Updated: Oct 15, 2020
Succeeding every great event arrives an inevitable comedown; when the crowd, glitz and hullaballoo are replaced by desolation, quiet and normality. That transformation is post-Vegas-fight-week as the Tyson Fury show leaves town.
The fight played out the mismatch many predicted. This was not about a fight for the ages, more an introduction to Fury, his charisma and the raising of his profile prior to lucrative future-stateside-showdowns.
The Queensberry, BT and Top Rank promotional teams invested heavily in Fury and he delivered in kind.

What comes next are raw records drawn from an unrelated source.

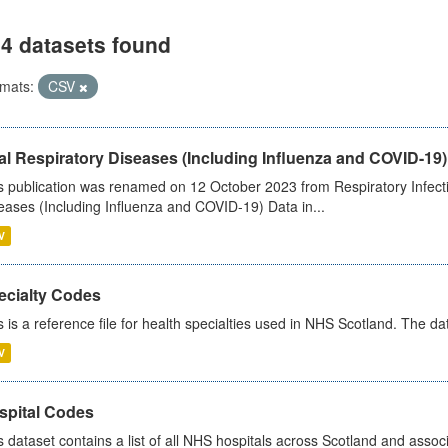
4 datasets found
mats:
CSV
al Respiratory Diseases (Including Influenza and COVID-19)
s publication was renamed on 12 October 2023 from Respiratory Infection
eases (Including Influenza and COVID-19) Data in...
V
ecialty Codes
s is a reference file for health specialties used in NHS Scotland. The d
V
spital Codes
s dataset contains a list of all NHS hospitals across Scotland and assoc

Whereas we have seen WBC champion Deontay Wilder create his public persona around menace, power and malice and recently-dethroned former IBF, WBO, IBO and WBA (Super) champion, Anthony Joshua as the detached populist, as ubiquitous upon haute-couture advertising hoardings as he is synonymous with the ring, Fury has positioned himself as a many of the people; a man fallible and flawed, who is here to do things in own way.

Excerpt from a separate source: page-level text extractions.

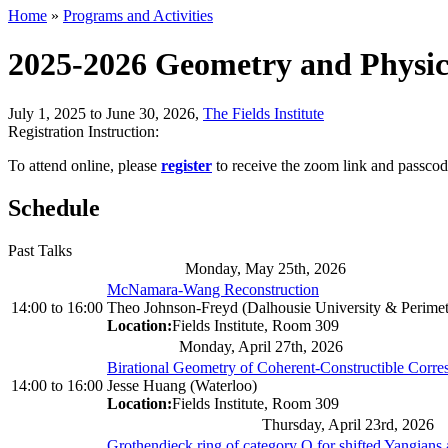
Home
»
Programs and Activities
2025-2026 Geometry and Physi
July 1, 2025 to June 30, 2026
,
The Fields Institute
Registration Instruction:
To attend online, please
register
to receive the zoom link and passcod
Schedule
Past Talks
Monday, May 25th, 2026
McNamara-Wang Reconstruction
14:00
to
16:00
Theo Johnson-Freyd (Dalhousie University & Perimeter
Location:
Fields Institute, Room 309
Monday, April 27th, 2026
Birational Geometry of Coherent-Constructible Corr
14:00
to
16:00
Jesse Huang (Waterloo)
Location:
Fields Institute, Room 309
Thursday, April 23rd, 2026
Grothendieck ring of category O for shifted Yangians 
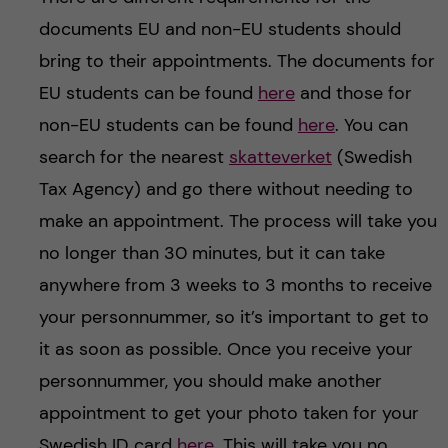
documents EU and non-EU students should
bring to their appointments. The documents for
EU students can be found
here
and those for
non-EU students can be found
here
. You can
search for the nearest
skatteverket
(Swedish
Tax Agency) and go there without needing to
make an appointment. The process will take you
no longer than 30 minutes, but it can take
anywhere from 3 weeks to 3 months to receive
your personnummer, so it’s important to get to
it as soon as possible. Once you receive your
personnummer, you should make another
appointment to get your photo taken for your
Swedish ID card
here
. This will take you no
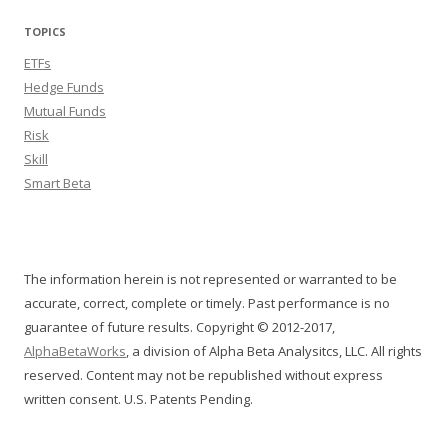
TOPICS
ETFs
Hedge Funds
Mutual Funds
Risk
Skill
Smart Beta
The information herein is not represented or warranted to be
accurate, correct, complete or timely. Past performance is no
guarantee of future results. Copyright © 2012-2017,
AlphaBetaWorks
, a division of Alpha Beta Analysitcs, LLC. All rights
reserved. Content may not be republished without express
written consent. U.S. Patents Pending.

His unique brand of charm and originality saw him and his team leading improvised singalongs at the press conference and Tyson pose alongside Schwarz for faux-cool face off photographs. It was only during the weigh in, where Fury finally displayed any pre-fight aggression, taunting Schwarz that he would knock him out in the first round.
In the end, it took two rounds. Schwarz’s corner, having seen their man felled with a straight right hand, swallow regular jabs and unblocked around-the-guard hooks, rightly threw in the towel. Accusations that Fury, entering the ring the sixth heaviest of his career, had not taken the fight seriously, where both subtly alluded to and contradictorily quashed by Fury who explained that in this second act of his career, he will be looking for more eye-catching knockouts, to sit down on his punches and, in typical Fury lyricism, to ‘go swimming without worrying about getting wet’.

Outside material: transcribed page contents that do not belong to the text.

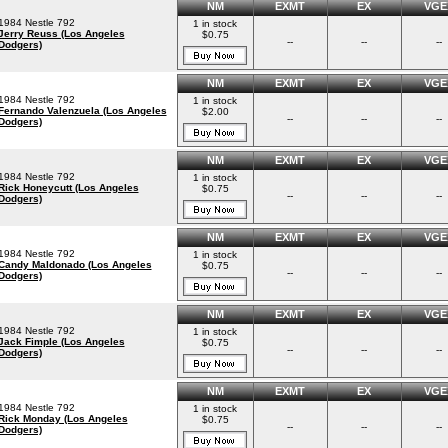
NM
EXMT
EX
VGE
1984 Nestle 792
1 in stock
Jerry Reuss (Los Angeles
$0.75
--
--
--
Dodgers)
NM
EXMT
EX
VGE
1984 Nestle 792
1 in stock
Fernando Valenzuela (Los Angeles
$2.00
--
--
--
Dodgers)
NM
EXMT
EX
VGE
1984 Nestle 792
1 in stock
Rick Honeycutt (Los Angeles
$0.75
--
--
--
Dodgers)
NM
EXMT
EX
VGE
1984 Nestle 792
1 in stock
Candy Maldonado (Los Angeles
$0.75
--
--
--
Dodgers)
NM
EXMT
EX
VGE
1984 Nestle 792
1 in stock
Jack Fimple (Los Angeles
$0.75
--
--
--
Dodgers)
NM
EXMT
EX
VGE
1984 Nestle 792
1 in stock
Rick Monday (Los Angeles
$0.75
--
--
--
Dodgers)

Victory was followed, as in Dusseldorf, by a dedicated serenade to his wife of Aerosmith’s ‘I don’t want to miss a thing’. This was a shrewd choice and marks a corresponding counterpoint to the lows following that night.
There will certainly be greater tests ahead; this is only Fury’s first fight in a reported £80m five-fight deal. But as the party headed into the Las Vegas night, the positive performance and even greater public relations victory, combined with Joshua’s chastening defeat in New York, has more than just a few believing that we are finally witnessing the beginnings of a new heavyweight dawn, led by the undefeated Briton, Tyson Fury.